= Task prompt =
Write out, word for word, every line from the one containing "2'b10 : begin" through the last line of the records below, both ends included.
++++ Record extracts ++++
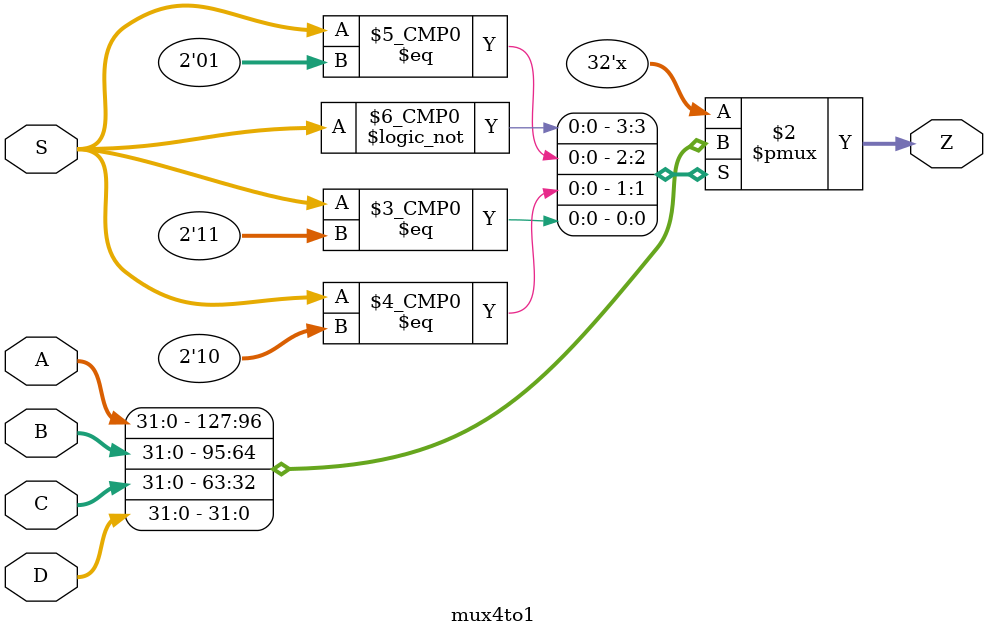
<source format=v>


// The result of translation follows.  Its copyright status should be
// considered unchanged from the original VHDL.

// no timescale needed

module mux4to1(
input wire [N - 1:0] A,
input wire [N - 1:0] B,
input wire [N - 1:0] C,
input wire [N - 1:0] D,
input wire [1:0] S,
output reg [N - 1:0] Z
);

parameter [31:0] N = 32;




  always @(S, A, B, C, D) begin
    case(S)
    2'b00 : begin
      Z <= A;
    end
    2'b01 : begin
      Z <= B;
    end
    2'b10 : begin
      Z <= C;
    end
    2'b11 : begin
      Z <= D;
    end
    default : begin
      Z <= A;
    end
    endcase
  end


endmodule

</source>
++++
= Output of the task =
    2'b10 : begin
      Z <= C;
    end
    2'b11 : begin
      Z <= D;
    end
    default : begin
      Z <= A;
    end
    endcase
  end


endmodule

</source>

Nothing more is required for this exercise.